PPP Autumn 2014 Listings:

Flame Proof by Lesley Hart (7-11 October)
Directed by: Andy Gray
Cast: Michelle Gallagher and Billy Mack
“Lyssa’s ex-fiancé is getting married in the morning. It may not be her wedding but it will sure as hell be her big day. Buddy is dreading the wedding. His ex-wife will be there with her new fiancé. Lyssa wants to destroy the wedding. Buddy wants to destroy himself. They could do a lot of damage, should they ever meet. And they do, at 3am in the wedding marquee.
“Will they survive the night together? Will the wedding go to plan?”

Mrs Barbour’s Boys by AJ Taudevin (14-18 Oct)
Directed by: Emma Callander
Cast: Anna Hepburn, Libby McArthur and Gail Watson
“In 1915, Mrs Barbour led 20,000 women in the rent strikes with bundles of washing, bread, flour, saucepans and wooden spoons.
“One hundred years later, in her dank tenement in Govan, an 87-year-old woman sits alone reminiscing on a lifetime of grievances, battling her memories and reaching for a time which put us all first.”

Squash by Martin McCormick (21 – 25 October)
“Paul’s been a bad boy – a bad, bad pig of a bike-stealing boy. Ma seen him steal Bald’s bike after all. Old Eagle Eyes doesnae miss a trick! What’s Paul doing up here at the flats anyway? It’s well past his bedtime and there’s only room for one good boy in here. Bald knows that. Ma knows that. But what does Paul know?”

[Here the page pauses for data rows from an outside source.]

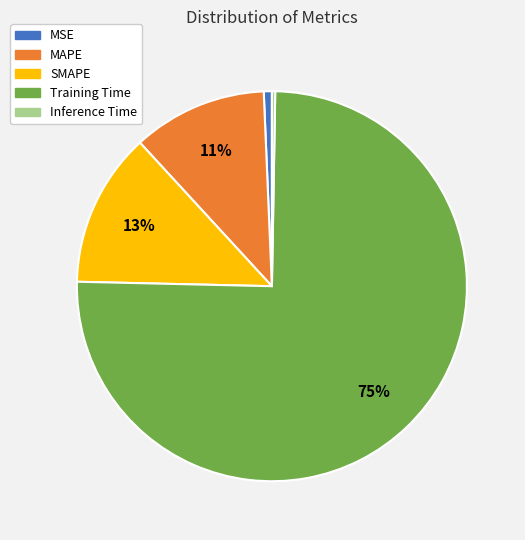

To the nearest percent, what is the average slice percentage?

20%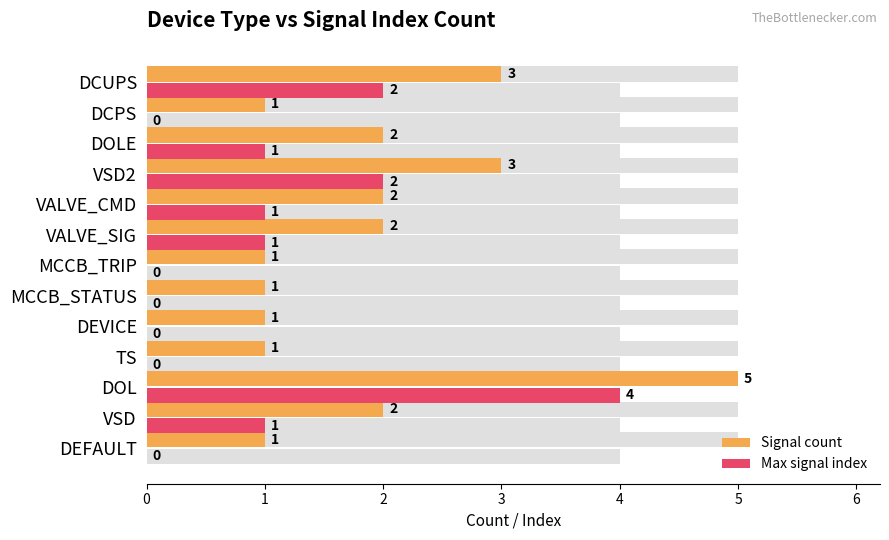

Count the number of data series in this chart.

2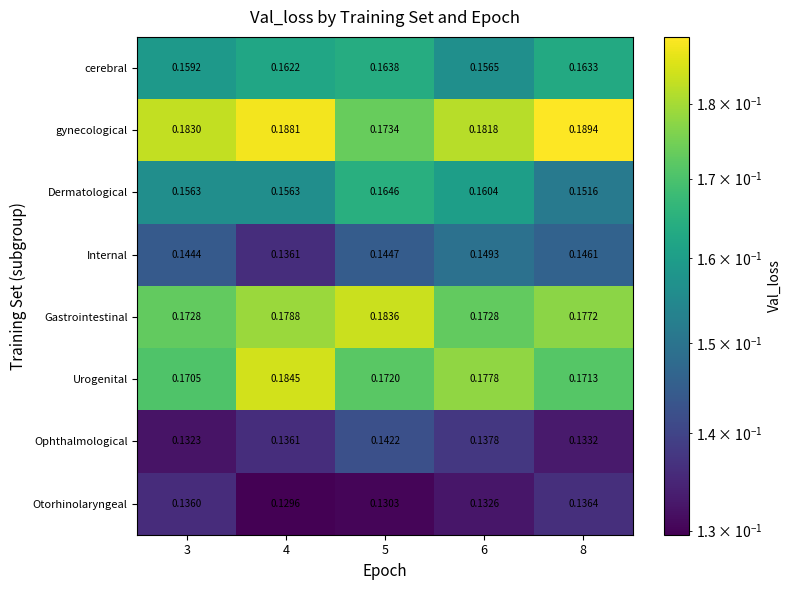

Which series changed the most between 4 and 5?

gynecological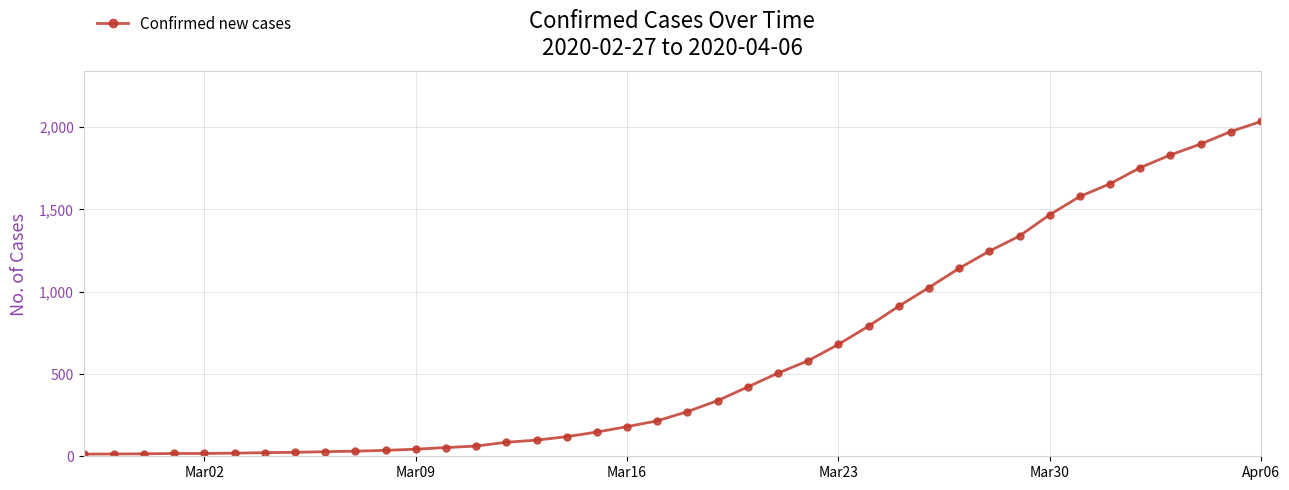

How many data points does each series have?

40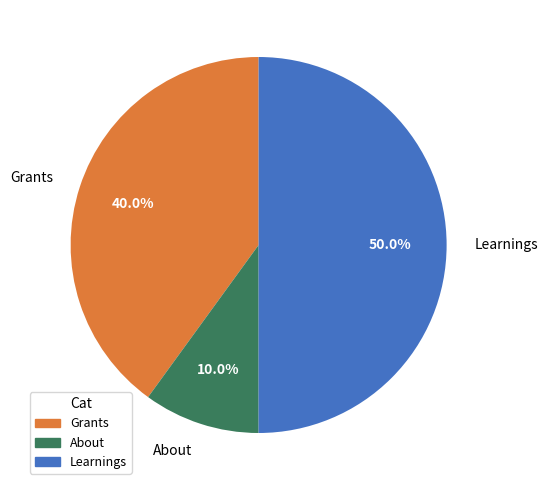

Rank the categories by value from lowest to highest.

About, Grants, Learnings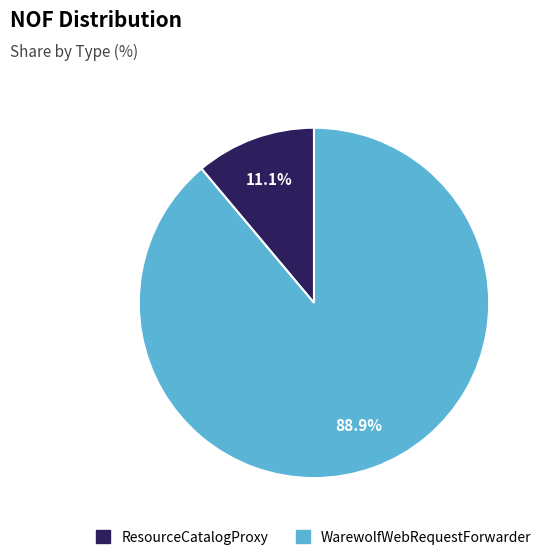

Is there any slice that represents more than half of the pie?

Yes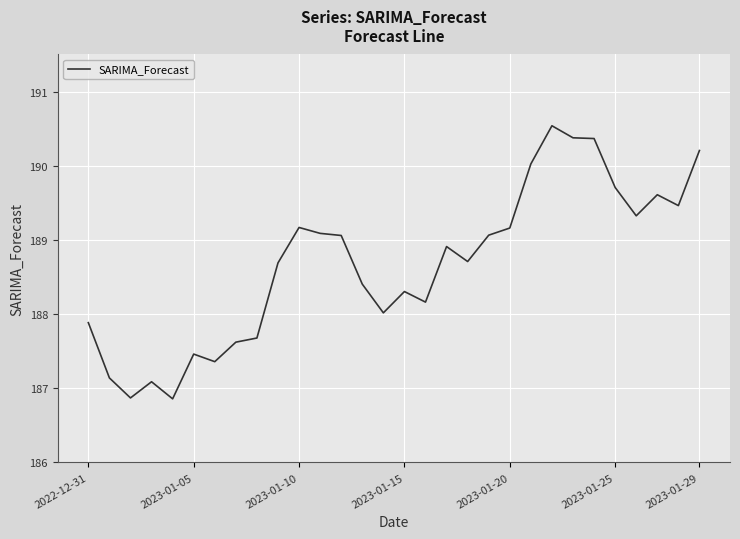

What is the maximum value shown in the chart?

190.5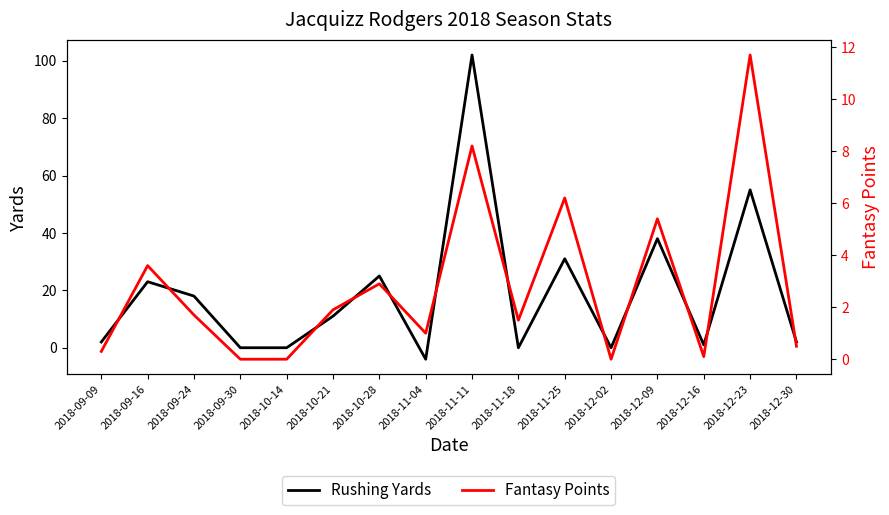

What is the label of the 1st point from the right?

2018-12-30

Crash by Andy Duffy (28 October – 1 November)
“‘Money means power and freedom. Who’s not interested in that?’
“A stock trader who’s lost his magic touch. Fearful of the future, the markets, of not getting what he wants. The woman he wants. The son. Fearful of losing them.”

Flying with Swans by Jack Dickson (4-8 November)
“Jean wants an adventure. Dolly’s got a secret. Mona’s set for a lovely day out. So when three friends get together for the first time in many years, what should be a simple ferry trip to the Isle of Arran for the annual arrival of migrating whooper swans becomes the journey of a lifetime.”